The draft failed to get votes on March 23 during the first hearing when only 66 MPs supported it and 14 MPs abstained, while the quorum was 75.

The initiated draft envisaged equal political representation between women and men and civil society organizations urged the Parliament to support legislative initiative backed by 37,455 signatures.

“More women in the Parliament means stronger Parliament, stronger Constitutional system and stronger democratic system, which means that the interests will be wider represented in the Parliament”, the Parliament Speaker Irakli Kobakhidze stated at the plenary session, adding Georgia takes the 130th place amongst the world countries according to women representation.

However, after the bill was disapproved by MPs, Kobakhidze said the Parliament would return to the issue again, and that the Parliamentary majority would initiate a new bill, which will have the same principle as the one presented by the NGOs.

“This will be a bill on gender quotas, which will have the same principle - Minimum 25% representation of women in the following Parliament. As for the 2024, there will be at least 1/3 representation of female MPs,” he added.
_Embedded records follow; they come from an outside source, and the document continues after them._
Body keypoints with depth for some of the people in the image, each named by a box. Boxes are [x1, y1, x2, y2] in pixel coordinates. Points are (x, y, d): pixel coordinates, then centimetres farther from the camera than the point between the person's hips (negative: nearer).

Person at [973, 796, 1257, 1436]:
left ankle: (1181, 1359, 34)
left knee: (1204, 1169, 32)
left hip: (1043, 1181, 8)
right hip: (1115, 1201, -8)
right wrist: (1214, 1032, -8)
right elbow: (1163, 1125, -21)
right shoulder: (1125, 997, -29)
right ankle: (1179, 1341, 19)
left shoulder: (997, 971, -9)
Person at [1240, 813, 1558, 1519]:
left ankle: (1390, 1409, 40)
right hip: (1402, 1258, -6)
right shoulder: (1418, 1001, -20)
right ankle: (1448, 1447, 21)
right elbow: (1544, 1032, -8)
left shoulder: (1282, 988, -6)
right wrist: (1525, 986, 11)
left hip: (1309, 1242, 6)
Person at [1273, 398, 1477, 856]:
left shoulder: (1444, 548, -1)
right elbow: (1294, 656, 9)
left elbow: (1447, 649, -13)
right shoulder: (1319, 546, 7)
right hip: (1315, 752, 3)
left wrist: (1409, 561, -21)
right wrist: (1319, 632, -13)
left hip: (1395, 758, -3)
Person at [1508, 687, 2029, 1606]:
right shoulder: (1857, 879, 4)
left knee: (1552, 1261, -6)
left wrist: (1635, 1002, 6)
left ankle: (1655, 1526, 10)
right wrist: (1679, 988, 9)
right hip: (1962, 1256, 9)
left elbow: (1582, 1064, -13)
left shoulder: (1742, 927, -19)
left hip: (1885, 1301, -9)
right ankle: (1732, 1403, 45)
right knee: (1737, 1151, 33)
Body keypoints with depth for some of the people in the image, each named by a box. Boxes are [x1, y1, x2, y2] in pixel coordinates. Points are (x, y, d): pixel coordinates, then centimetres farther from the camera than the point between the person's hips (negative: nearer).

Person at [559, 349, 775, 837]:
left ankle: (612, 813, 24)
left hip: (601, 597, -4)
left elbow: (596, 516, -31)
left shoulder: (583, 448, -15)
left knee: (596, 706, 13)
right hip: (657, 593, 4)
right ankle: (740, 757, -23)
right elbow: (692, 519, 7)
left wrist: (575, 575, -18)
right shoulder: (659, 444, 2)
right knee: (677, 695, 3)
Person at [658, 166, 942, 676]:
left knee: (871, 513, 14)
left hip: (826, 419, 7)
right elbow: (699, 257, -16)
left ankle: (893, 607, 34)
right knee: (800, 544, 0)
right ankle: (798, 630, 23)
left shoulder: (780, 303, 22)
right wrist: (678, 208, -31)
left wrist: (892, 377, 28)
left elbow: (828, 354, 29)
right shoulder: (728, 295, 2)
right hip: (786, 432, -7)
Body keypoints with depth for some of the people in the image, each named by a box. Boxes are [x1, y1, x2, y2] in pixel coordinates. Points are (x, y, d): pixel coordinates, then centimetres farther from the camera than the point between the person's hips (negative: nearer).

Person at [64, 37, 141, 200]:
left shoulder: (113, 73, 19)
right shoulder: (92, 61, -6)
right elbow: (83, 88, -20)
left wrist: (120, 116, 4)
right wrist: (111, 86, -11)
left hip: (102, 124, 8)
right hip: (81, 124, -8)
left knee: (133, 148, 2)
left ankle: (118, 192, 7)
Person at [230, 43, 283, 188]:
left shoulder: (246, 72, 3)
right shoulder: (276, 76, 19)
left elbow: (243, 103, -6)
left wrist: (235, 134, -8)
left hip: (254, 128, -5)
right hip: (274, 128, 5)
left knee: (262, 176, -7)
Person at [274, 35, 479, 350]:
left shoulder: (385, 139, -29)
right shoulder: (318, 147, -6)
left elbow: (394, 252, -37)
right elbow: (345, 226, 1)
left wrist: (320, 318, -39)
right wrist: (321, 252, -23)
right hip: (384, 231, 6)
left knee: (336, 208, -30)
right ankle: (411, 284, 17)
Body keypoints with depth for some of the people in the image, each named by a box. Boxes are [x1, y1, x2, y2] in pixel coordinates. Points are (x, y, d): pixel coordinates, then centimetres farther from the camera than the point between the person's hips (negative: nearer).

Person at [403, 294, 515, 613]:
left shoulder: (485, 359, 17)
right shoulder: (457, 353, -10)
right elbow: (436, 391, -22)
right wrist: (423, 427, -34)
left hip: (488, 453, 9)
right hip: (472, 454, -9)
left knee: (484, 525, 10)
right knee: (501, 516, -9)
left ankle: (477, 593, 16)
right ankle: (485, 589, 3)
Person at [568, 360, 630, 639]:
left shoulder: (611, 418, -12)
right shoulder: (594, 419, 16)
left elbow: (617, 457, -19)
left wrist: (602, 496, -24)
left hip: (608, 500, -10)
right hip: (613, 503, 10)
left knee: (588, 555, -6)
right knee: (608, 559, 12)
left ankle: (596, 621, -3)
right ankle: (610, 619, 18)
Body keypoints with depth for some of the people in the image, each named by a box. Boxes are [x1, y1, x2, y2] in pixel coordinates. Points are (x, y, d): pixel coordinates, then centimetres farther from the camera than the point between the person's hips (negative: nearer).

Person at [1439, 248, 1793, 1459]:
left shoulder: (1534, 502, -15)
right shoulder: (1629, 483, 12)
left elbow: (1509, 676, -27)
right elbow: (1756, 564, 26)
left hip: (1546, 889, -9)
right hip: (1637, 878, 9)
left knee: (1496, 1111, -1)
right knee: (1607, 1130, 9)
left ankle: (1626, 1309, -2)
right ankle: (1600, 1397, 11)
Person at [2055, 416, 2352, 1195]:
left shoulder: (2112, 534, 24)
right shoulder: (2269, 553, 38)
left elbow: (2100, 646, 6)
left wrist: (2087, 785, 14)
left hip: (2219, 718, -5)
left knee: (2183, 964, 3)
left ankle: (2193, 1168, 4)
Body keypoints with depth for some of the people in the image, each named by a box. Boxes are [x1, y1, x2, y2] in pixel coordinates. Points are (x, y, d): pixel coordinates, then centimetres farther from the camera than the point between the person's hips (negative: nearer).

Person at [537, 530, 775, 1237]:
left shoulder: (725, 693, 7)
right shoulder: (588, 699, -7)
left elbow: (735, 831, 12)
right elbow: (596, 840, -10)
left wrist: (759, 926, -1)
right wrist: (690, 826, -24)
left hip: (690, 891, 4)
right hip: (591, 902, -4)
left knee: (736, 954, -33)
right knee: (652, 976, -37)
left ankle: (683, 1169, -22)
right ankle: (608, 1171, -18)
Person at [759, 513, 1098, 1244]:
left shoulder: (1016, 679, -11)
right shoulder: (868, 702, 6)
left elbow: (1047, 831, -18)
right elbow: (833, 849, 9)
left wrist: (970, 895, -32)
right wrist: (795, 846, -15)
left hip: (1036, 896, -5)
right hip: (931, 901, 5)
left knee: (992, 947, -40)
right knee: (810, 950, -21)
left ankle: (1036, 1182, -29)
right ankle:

Part of the ruling Georgian Dream as well as opposition United National Movement MPs abstained from participating in the voting. None of the Russia-affiliated Patriots Alliance and the parliamentary minority European Georgia took part in the voting as well. The bill was not supported by an independent MP, Salome Zurabishvili too.

The legislative initiative was submitted to the Parliament of Georgia on 12 June 2017. It introduced mandatory requirement for parties and blocs to prepare gender balanced lists for elections where every other candidate is of a different sex, and replace any elected member who abandons his/her mandate with the next successful candidate on the party list who is of the same sex.

If it had been approved, share of women in the 2020 Parliament would have been at least 26%.

In the last parliamentary elections women were able to secure only 16% of seats in the legislature and they account for 13.46% of elected members of City Councils.

The NGOs remind that the obligation to ensure gender equality is established by many international agreements, including the Convention on the Elimination of All Forms of Discrimination against Women (CEDAW) and updated EU-Georgia Association Agenda, which contain new obligations for Georgia, including the obligation to take active steps towards increasing women’s representation in political life and decision-making process.